Dave Oliver: 'If that means going after their personal assets then so be it.'

Dave Oliver: ‘If that means going after their personal assets then so be it.’ Photo: Alex Ellinghausen

THE country’s most senior union leader says the government should be able to go after the personal assets of company directors who do not keep aside enough money to pay employee entitlements when their businesses go bust.

Australian Council of Trade Unions secretary Dave Oliver made the call yesterday following an Age report revealing that there had been a fourfold increase in the cost of the federal government safety net that pays entitlements to workers when companies fail.

But employer body Ai Group slammed Mr Oliver’s idea.

It said that existing penalties against directors for trading while insolvent were adequate and described as ”arrant nonsense” claims that employers had taken $1 billion of workers’ money.

The $1 billion figure represents the estimated payout over the 11-year history of the taxpayer-funded General Employee Entitlements and Redundancy Scheme.

”The problem with it [GEERS], of course, is that it is shifting the burden from employers to the taxpayers,” Mr Oliver said.

”So therefore laws should be toughened up to make it easier for the government regulator to recover those monies from company directors, and if that means going after their personal assets then so be it.”

Stephen Smith, Ai Group’s director of industrial relations, said there were already onerous penalties, including jail time, for trading while insolvent.

”There’s not one instance cited by the unions where this so-called abuse of the fund has occurred,” he said. ”What it is is that we have had the global financial crisis and we now have an economic environment in some industries where things are very difficult.

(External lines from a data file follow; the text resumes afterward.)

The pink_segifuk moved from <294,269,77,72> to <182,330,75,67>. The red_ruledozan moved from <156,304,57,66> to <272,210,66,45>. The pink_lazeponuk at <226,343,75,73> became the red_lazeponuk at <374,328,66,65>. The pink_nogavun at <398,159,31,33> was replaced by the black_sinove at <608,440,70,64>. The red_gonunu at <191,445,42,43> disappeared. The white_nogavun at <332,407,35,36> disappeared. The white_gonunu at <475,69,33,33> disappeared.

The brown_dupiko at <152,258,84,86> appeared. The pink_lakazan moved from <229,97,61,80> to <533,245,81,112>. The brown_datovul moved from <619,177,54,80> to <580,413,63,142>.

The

”You only have to have a look at the overall statistics about insolvencies and you can see more companies are becoming insolvent than five years ago.

”There’s no evidence companies are doing anything different.”

An Age analysis of insolvency data compiled by the Australian Securities and Investments Commission shows that the number of companies that fall over while owing their workers redundancy payments has climbed from 624 in 2008-09 to 827 in 2010-11, the most recent year for which figures are available.

Over the same period, the number that owed more than $500,000 in unpaid redundancies when they collapsed more than doubled, from 24 to 55.

Mr Smith also rejected union calls for the establishment of an emergency fund into which employers would pay.

”It would impose a massive cost on companies, it would have been controlled by the unions – this idea is an idea from the past that the unions are raising again.

”GEERS is the solution to the problem.”